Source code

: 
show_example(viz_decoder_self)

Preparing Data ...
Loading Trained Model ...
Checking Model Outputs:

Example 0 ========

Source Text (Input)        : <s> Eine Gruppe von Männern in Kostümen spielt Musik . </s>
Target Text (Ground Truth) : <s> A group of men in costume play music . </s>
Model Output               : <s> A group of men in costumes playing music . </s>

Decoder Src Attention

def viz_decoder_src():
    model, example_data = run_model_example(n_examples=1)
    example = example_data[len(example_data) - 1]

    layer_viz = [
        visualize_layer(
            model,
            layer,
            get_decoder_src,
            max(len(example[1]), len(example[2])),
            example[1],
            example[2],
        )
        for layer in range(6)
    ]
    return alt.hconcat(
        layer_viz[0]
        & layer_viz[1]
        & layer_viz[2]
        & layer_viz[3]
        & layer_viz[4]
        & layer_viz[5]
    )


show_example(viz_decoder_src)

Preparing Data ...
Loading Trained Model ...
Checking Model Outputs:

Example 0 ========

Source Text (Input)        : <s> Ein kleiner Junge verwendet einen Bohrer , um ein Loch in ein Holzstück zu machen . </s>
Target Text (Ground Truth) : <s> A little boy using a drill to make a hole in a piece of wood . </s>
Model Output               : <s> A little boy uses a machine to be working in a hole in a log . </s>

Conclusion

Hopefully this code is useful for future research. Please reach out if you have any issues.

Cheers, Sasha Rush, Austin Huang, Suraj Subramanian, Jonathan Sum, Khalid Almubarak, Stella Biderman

○ ○ ○ ○ ○

Your response must consist of all the records, retyped exactly.

** Answer for this exercise **
Source code

: 
show_example(viz_decoder_self)

Preparing Data ...
Loading Trained Model ...
Checking Model Outputs:

Example 0 ========

Source Text (Input)        : <s> Eine Gruppe von Männern in Kostümen spielt Musik . </s>
Target Text (Ground Truth) : <s> A group of men in costume play music . </s>
Model Output               : <s> A group of men in costumes playing music . </s>

Decoder Src Attention

def viz_decoder_src():
    model, example_data = run_model_example(n_examples=1)
    example = example_data[len(example_data) - 1]

    layer_viz = [
        visualize_layer(
            model,
            layer,
            get_decoder_src,
            max(len(example[1]), len(example[2])),
            example[1],
            example[2],
        )
        for layer in range(6)
    ]
    return alt.hconcat(
        layer_viz[0]
        & layer_viz[1]
        & layer_viz[2]
        & layer_viz[3]
        & layer_viz[4]
        & layer_viz[5]
    )


show_example(viz_decoder_src)

Preparing Data ...
Loading Trained Model ...
Checking Model Outputs:

Example 0 ========

Source Text (Input)        : <s> Ein kleiner Junge verwendet einen Bohrer , um ein Loch in ein Holzstück zu machen . </s>
Target Text (Ground Truth) : <s> A little boy using a drill to make a hole in a piece of wood . </s>
Model Output               : <s> A little boy uses a machine to be working in a hole in a log . </s>

Conclusion

Hopefully this code is useful for future research. Please reach out if you have any issues.

Cheers, Sasha Rush, Austin Huang, Suraj Subramanian, Jonathan Sum, Khalid Almubarak, Stella Biderman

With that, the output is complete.